◆ Task directions: When you reach the line containing "6️⃣ **Maintenance**" in the data below, begin returning lines exactly as written, and stop once the line containing "(Verification & Validation)**" has been returned.

◆ Information given:
◇ ◇ ◇ ◇ ◇

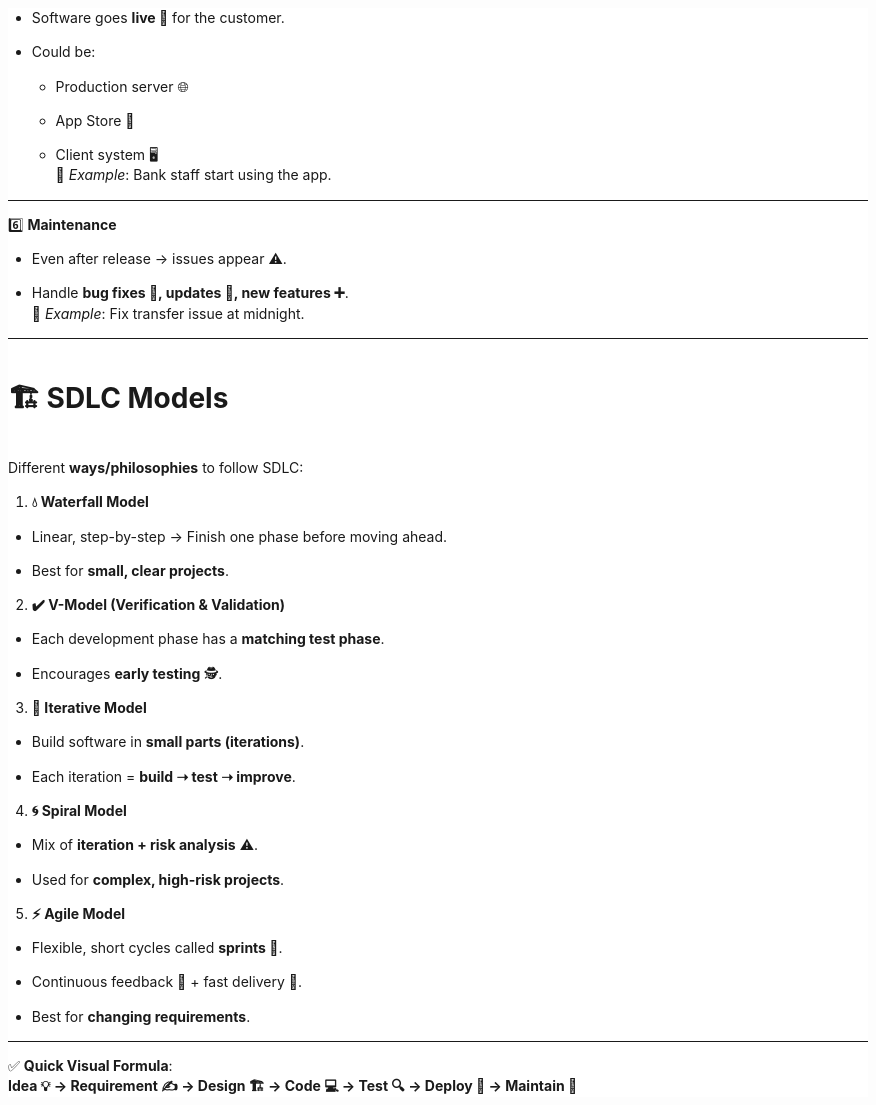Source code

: *   Software goes **live 🚀** for the customer.
    
*   Could be:
    
    *   Production server 🌐
        
    *   App Store 📱
        
    *   Client system 🖥️  
        📌 _Example_: Bank staff start using the app.
        

* * *

6️⃣ **Maintenance**

*   Even after release → issues appear ⚠️.
    
*   Handle **bug fixes 🔧, updates 🔄, new features ➕**.  
    📌 _Example_: Fix transfer issue at midnight.
    

* * *

# 🏗️ SDLC Models

# 

Different **ways/philosophies** to follow SDLC:

1.  **💧 Waterfall Model**
    

*   Linear, step-by-step → Finish one phase before moving ahead.
    
*   Best for **small, clear projects**.
    

2.  **✔️ V-Model (Verification & Validation)**
    

*   Each development phase has a **matching test phase**.
    
*   Encourages **early testing** 🕵️.
    

3.  **🔁 Iterative Model**
    

*   Build software in **small parts (iterations)**.
    
*   Each iteration = **build ➝ test ➝ improve**.
    

4.  **🌀 Spiral Model**
    

*   Mix of **iteration + risk analysis** ⚠️.
    
*   Used for **complex, high-risk projects**.
    

5.  **⚡ Agile Model**
    

*   Flexible, short cycles called **sprints 🏃**.
    
*   Continuous feedback 👥 + fast delivery 🚀.
    
*   Best for **changing requirements**.
    

* * *

✅ **Quick Visual Formula**:  
**Idea 💡 → Requirement ✍️ → Design 🏗️ → Code 💻 → Test 🔍 → Deploy 🚀 → Maintain 🔧**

◇ ◇ ◇ ◇ ◇

◆ Answer box:
6️⃣ **Maintenance**

*   Even after release → issues appear ⚠️.
    
*   Handle **bug fixes 🔧, updates 🔄, new features ➕**.  
    📌 _Example_: Fix transfer issue at midnight.
    

* * *

# 🏗️ SDLC Models

# 

Different **ways/philosophies** to follow SDLC:

1.  **💧 Waterfall Model**
    

*   Linear, step-by-step → Finish one phase before moving ahead.
    
*   Best for **small, clear projects**.
    

2.  **✔️ V-Model (Verification & Validation)**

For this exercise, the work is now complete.